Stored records
- - - - - - -

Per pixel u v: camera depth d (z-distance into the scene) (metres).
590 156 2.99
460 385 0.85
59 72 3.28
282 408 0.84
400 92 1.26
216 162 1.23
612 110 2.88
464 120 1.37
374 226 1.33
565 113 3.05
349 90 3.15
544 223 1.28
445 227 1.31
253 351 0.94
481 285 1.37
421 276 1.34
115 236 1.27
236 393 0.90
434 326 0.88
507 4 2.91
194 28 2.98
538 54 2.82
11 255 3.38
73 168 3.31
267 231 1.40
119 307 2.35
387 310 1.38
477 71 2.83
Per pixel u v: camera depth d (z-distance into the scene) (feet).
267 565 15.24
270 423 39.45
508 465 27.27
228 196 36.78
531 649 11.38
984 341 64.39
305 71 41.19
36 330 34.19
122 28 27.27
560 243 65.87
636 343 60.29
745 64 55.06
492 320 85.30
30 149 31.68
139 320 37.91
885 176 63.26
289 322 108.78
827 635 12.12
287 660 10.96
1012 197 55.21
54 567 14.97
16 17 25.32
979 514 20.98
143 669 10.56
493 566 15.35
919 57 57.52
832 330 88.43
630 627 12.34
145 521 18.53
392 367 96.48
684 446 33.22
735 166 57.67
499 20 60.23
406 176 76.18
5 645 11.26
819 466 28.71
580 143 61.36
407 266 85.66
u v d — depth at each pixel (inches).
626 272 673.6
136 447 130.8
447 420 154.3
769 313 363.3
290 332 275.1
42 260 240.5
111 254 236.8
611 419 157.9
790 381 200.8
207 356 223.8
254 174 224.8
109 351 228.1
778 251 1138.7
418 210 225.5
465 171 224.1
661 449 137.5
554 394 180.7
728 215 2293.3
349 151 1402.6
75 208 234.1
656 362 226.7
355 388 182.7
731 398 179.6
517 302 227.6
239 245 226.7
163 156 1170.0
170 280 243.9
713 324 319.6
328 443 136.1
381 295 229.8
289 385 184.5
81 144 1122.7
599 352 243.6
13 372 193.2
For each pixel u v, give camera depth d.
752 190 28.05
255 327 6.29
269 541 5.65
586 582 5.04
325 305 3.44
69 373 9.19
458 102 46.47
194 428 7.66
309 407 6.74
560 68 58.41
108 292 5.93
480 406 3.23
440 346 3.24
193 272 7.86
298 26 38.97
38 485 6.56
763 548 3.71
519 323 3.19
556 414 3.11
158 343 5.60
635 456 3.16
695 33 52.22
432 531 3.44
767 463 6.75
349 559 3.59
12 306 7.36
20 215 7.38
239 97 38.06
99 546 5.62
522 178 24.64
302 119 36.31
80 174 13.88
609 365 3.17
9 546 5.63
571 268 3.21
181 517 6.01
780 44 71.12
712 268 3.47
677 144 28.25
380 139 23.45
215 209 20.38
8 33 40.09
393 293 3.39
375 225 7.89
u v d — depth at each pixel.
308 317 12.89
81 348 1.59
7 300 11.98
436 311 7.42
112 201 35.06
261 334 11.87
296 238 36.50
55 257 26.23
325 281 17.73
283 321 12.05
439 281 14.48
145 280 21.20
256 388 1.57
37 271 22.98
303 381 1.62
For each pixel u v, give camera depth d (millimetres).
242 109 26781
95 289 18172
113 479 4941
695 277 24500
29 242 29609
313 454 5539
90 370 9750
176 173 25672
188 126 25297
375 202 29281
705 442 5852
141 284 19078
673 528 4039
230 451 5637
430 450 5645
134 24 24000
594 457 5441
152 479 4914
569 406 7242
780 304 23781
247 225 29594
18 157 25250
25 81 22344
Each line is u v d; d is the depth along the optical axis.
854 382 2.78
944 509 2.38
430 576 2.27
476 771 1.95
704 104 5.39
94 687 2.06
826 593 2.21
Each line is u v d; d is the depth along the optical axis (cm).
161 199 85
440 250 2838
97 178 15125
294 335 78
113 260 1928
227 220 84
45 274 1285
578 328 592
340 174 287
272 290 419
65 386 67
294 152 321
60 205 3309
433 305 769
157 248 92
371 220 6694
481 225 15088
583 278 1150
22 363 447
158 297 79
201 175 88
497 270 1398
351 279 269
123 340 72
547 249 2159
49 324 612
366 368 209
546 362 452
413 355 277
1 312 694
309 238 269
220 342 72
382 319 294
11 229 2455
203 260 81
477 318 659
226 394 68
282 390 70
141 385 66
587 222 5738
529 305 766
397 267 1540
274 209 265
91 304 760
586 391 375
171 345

- - - - - - -

* Task details: For every line above that includes the word "along", return the line.

* Response:
Each line is u v d; d is the depth along the optical axis.
Each line is u v d; d is the depth along the optical axis (cm).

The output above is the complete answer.